A good deal of that breathlessness has erupted over the recent storyline surrounding Cronin - will he or won’t he, is he or isn’t he leaving, staying, changing his mind.
This saga was a string of daily dramas the likes of which I haven’t seen surrounding high school sports.
First, Cronin, the Cardinals’ super successful coach for the past 14 years, was linked by rumor to the head coaching vacancy at Windsor High. Then it was no longer a rumor; he was going. He met with players and officials at Windsor.
Then he changed his mind and was staying at Newman.
Behind the scenes, there was even more back and forth than that, with confirmations followed by changes of mind.
It was all only slightly less dramatic than The Decision and a good deal less resolute. When LeBron James said he was taking his talents to South Beach, he actually went.
The uncertainty about which sideline Cronin, 43, will stand on next season was thrown into overdrive last week not just by sporting gadflies and newsies, but by Cronin himself.
All of which I find a little exhausting. It left me wondering about our collective priorities.
Yes, Cronin is the best we’ve got.
St. Bernard’s Academy head coach Matt Tomlin said as much before his team faced Cardinal Newman in the North Coast Section Division 4 final last fall.
“Without a doubt, in my opinion Paul Cronin is the best high school football coach in the state of California,” he told The Press Democrat’s Phil Barber.
And that was before Cronin’s Cardinals gave St. Bernard’s a 44-21 beatdown.
In 14 seasons, Cronin has led the Cardinals to seven North Bay League championships or co-championships and five North Coast Section titles, including last season. Cardinal teams under Cronin have twice advanced to a CIF state championship game, losing both times, in 2006 and 2008.
Clearly, where Cronin coaches is important. And as it seems with all things related to Cardinal Newman, the drama surrounding where he will or won’t go is tinged with the stink of jealousy and mistrust - and any of the other slew of emotions that seem to follow Newman’s exceedingly successful athletic program.
So it’s in that context that we were all hyper-interested in Cronin’s comings and goings. I am guilty. I got caught up in it too. I walked into the newsroom at 2 p.m. Tuesday and was immediately accosted with the news: Cronin changed his mind. Again. He’s staying. I clamored for the details, too.
But there was also a piece of me thinking, “Seriously?”
A piece that knows how important high school coaches are, but also feels that if a mom is undone because she enrolled her son at Cardinal Newman specifically to play for one man and now that son’s dreams are dashed, there are probably larger issues afoot.
And none of that addresses Windsor, a team that lost two talented coaches in one fell swoop.

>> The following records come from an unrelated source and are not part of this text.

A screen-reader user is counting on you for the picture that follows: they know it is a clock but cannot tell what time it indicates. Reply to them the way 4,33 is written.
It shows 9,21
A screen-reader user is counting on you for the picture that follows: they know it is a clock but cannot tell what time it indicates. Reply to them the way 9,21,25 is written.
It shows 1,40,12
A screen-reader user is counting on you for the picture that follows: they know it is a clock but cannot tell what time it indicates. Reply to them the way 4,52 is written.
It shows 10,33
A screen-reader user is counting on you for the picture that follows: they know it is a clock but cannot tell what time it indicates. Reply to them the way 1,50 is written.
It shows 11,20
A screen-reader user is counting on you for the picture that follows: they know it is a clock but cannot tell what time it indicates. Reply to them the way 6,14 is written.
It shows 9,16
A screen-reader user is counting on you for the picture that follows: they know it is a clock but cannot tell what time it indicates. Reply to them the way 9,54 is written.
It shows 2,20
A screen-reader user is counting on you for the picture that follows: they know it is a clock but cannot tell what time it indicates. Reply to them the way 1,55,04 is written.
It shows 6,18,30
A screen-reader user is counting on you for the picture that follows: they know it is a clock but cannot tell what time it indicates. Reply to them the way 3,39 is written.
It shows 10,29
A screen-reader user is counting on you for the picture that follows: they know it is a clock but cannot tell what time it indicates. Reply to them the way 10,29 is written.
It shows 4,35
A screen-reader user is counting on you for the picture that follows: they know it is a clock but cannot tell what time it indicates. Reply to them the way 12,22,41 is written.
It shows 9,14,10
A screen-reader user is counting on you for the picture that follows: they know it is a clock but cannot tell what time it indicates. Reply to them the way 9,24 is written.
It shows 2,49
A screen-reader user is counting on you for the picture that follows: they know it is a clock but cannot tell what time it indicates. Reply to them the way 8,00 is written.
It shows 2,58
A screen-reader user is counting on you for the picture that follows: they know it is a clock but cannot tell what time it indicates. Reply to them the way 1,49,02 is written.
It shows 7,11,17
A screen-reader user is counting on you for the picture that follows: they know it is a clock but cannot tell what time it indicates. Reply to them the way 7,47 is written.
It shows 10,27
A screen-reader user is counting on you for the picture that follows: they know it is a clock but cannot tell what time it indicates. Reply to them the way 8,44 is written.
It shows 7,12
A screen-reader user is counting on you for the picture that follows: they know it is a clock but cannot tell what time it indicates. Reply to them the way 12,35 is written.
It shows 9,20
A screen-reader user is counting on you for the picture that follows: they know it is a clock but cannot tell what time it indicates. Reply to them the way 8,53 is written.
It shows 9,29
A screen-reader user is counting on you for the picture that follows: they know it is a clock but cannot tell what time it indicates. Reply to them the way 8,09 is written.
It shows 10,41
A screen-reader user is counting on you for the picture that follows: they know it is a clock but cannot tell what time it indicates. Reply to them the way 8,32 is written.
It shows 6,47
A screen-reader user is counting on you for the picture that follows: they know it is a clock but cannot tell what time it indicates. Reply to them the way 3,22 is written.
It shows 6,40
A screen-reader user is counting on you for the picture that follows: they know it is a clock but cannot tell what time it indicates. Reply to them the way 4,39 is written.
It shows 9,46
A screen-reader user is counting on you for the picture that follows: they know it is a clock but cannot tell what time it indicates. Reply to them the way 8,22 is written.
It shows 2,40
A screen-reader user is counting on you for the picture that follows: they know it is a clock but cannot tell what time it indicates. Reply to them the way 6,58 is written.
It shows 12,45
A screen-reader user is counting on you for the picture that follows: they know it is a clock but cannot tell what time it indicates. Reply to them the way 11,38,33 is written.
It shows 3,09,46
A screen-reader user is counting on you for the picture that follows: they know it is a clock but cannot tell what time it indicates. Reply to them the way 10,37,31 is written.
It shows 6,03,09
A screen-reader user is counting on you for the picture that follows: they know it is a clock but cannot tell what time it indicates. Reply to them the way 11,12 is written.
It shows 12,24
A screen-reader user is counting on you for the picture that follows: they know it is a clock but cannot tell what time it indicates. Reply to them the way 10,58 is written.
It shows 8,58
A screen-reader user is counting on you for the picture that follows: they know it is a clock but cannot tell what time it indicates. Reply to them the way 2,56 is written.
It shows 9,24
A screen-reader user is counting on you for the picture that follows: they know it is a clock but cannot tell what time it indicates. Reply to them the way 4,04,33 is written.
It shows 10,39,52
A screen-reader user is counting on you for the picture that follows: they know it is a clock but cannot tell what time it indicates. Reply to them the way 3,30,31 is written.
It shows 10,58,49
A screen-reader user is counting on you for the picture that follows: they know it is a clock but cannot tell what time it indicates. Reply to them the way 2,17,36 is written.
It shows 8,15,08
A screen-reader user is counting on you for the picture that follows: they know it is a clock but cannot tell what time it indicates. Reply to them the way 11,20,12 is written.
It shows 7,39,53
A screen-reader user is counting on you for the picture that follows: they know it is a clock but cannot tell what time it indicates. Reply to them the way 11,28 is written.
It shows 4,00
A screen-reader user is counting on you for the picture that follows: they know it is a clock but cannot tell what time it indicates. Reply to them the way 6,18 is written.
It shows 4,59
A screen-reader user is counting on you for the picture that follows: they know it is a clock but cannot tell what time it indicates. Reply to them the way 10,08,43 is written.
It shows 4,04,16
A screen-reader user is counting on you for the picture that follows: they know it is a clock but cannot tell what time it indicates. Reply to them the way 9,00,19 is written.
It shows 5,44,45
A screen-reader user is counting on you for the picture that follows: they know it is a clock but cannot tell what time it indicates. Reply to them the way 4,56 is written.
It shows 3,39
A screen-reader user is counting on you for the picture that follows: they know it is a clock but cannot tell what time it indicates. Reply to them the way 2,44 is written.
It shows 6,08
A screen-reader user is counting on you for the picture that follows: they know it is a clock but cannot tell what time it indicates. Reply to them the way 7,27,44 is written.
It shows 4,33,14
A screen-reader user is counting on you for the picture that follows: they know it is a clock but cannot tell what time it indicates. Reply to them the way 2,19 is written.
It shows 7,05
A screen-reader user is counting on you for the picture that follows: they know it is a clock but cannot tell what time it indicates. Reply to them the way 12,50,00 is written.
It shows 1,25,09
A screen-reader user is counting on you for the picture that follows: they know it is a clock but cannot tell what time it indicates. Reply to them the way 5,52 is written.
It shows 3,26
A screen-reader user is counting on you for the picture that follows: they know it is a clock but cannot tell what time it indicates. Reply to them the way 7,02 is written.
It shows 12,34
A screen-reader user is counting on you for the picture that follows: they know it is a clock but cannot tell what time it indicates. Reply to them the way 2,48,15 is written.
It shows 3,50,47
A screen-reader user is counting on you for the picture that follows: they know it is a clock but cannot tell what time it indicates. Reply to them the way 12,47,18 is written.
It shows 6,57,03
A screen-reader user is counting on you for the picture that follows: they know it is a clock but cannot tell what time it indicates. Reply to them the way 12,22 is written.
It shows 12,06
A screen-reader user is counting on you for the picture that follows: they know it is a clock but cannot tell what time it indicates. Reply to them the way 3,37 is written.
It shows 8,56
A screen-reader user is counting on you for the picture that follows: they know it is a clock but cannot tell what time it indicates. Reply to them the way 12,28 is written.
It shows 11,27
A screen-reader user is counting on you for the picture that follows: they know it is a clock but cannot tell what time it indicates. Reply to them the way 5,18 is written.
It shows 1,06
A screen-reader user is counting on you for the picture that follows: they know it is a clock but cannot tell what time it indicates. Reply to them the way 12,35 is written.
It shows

Windsor officials were criticized for seemingly actively going on a hunt for a full-time teacher and coach without informing current coach Tom Kirkpatrick. Kirkpatrick, a veteran (and previously retired) coach, had stepped into the breach two years ago after Amick was let go, all the while saying he would not be the long-term coaching solution. Kirkpatrick, considered by many a gentlemanly gridiron legend, guided the Jaguars admirably until stepping down two weeks ago when it became clear to him Windsor was going full-tilt on a coaching search.
So with Kirkpatrick gone and Cronin no longer showing up for a first day this coming Tuesday, it leaves Windsor High deep into second semester well below its staffing needs in physical education, Elin said.